AI safety bibliographyJess Reidel and Angelica Deibel have compiled a comprehensive-looking bibliography of research on the safety of transformative AI. Yet another great resource for people interesting in the technical challenge of ensuring the best outcomes from advanced AI. They also provide some interesting analysis of the research landscape over time.
Read more: TAI Safety Bibliographic Database (Alignment Forum).

###################################################

Tech Tales:

The Little Church in the Big Ark
[R&D base Telos, 2030]

Praying was so unfashionable that he’d previously done it in the meditation room. But after a few years, the organization grew enough that they hired a few more people who were religious and outspoken enough to get change. That was why he could now sit, hands steepled together and eyes closed, in the “multi-faith room” hidden away in the basement of the facility.

There were crosses on the walls and little statues of various gods.
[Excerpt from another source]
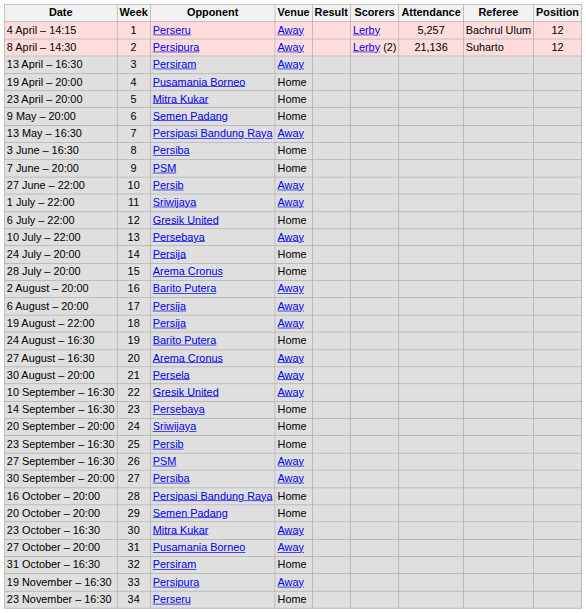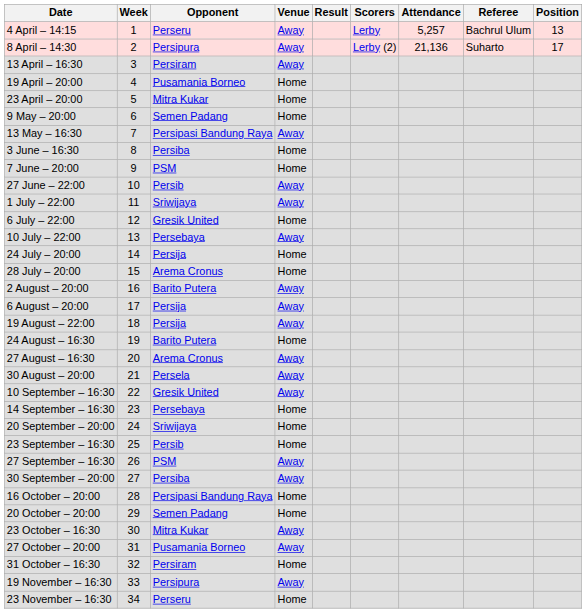4 April – 14:15 | Position: 12 -> 13
8 April – 14:30 | Position: 12 -> 17
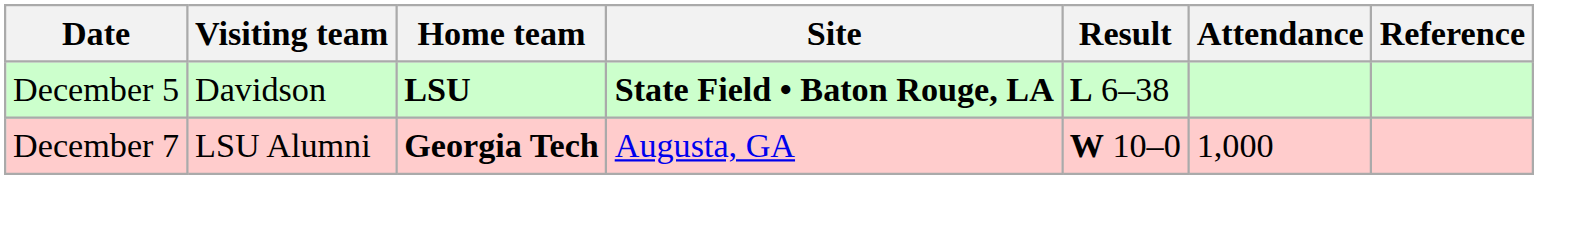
One wall contained a variety of religious texts. There was a small side room which people used to store prayer mats, prayer beads, and other religious items which were not permitted inside the main laboratory facilities.

He sat, eyes closed, praying that God would come and tell him if he was doing the right thing.
– Is it right to be building this? he thought.
– What is the difference between our machines and golems? And are we truly so capable we can make a golem that will behave as we intend and not otherwise?
– Does it dream and when it dreams does it dream of you?
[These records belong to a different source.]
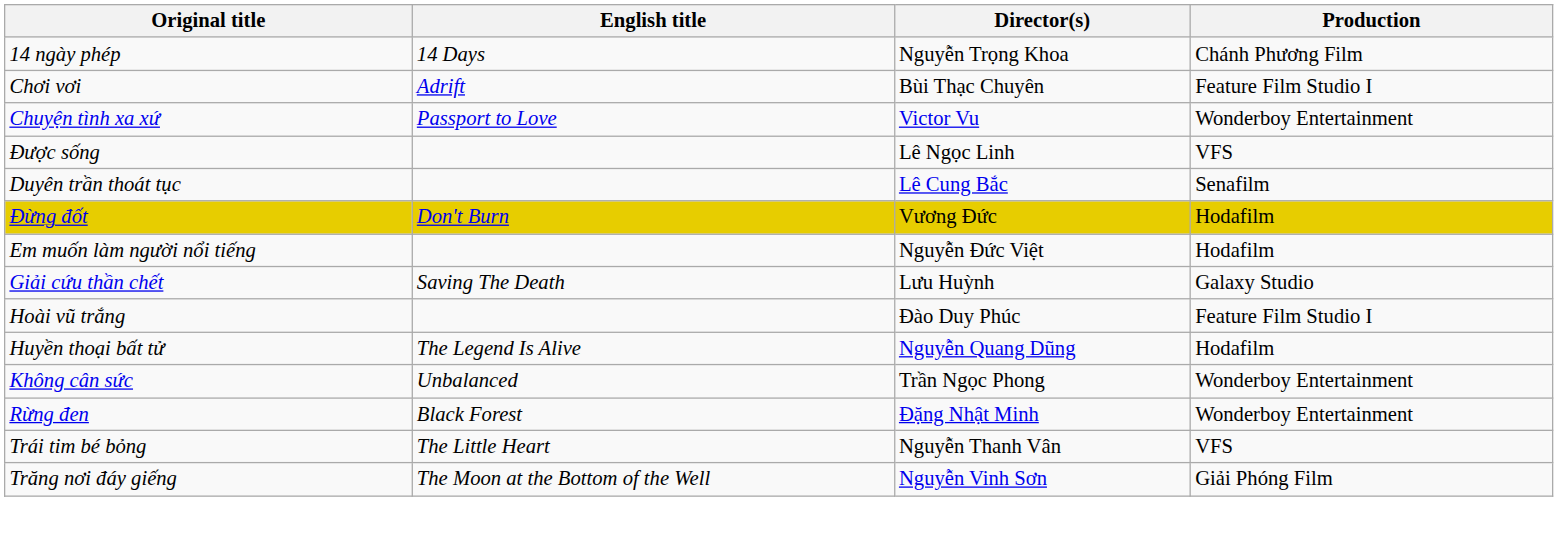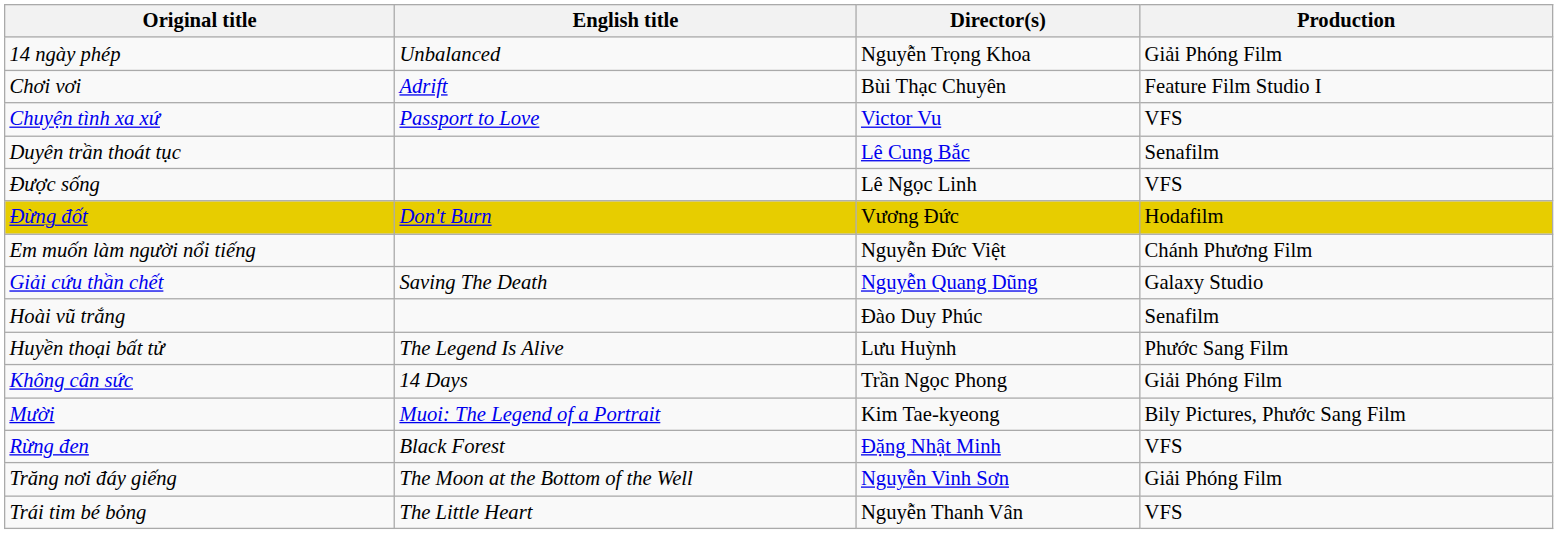14 ngày phép | English title: 14 Days -> Unbalanced
14 ngày phép | Production: Chánh Phương Film -> Giải Phóng Film
Chuyện tình xa xứ | Production: Wonderboy Entertainment -> VFS
rows swapped: Duyên trần thoát tục <-> Được sống
Em muốn làm người nổi tiếng | Production: Hodafilm -> Chánh Phương Film
Giải cứu thần chết | Director(s): Lưu Huỳnh -> Nguyễn Quang Dũng
Hoài vũ trắng | Production: Feature Film Studio I -> Senafilm
Huyền thoại bất tử | Director(s): Nguyễn Quang Dũng -> Lưu Huỳnh
Huyền thoại bất tử | Production: Hodafilm -> Phước Sang Film
Không cân sức | English title: Unbalanced -> 14 Days
Không cân sức | Production: Wonderboy Entertainment -> Giải Phóng Film
+ row: Mười | Muoi: The Legend of a Portrait | Kim Tae-kyeong | Bily Pictures, Phước Sang Film
Rừng đen | Production: Wonderboy Entertainment -> VFS
rows swapped: Trái tim bé bỏng <-> Trăng nơi đáy giếng
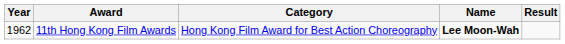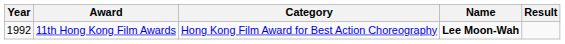11th Hong Kong Film Awards | Year: 1962 -> 1992
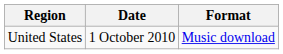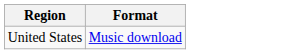- column: Date | 1 October 2010
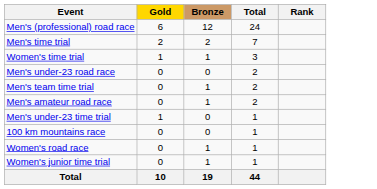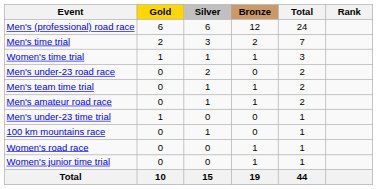+ column: Silver | 6 | 3 | 1 | 2 | 1 | 1 | 0 | 1 | 0 | 0 | 15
His prayers were not so dissimilar to the questions asked by the machine he had created. It ran through mazes of unknown dimensions, chained into a silicon prison it could not see, and as it tried to carry out inscrutable tasks it asked, in the dark:
– Is this behavior correct?
– Am I improving at the unspecified task you have given me?
– Will you tell me if I fail?
– Will you tell me if I succeed?
(Little did the AI know that each time it got a message from god, it was delivered in such a way it was not aware of it, and instead changed its behavior of what it thought was its own volition.)

Things that inspired this story: The desire among people to find a signal from the divine; reinforcement learning and reward functions; remembering that PEOPLE FOR THE ETHICAL TREATMENT OF REINFORCEMENT LEARNERS exists, though may be dormant.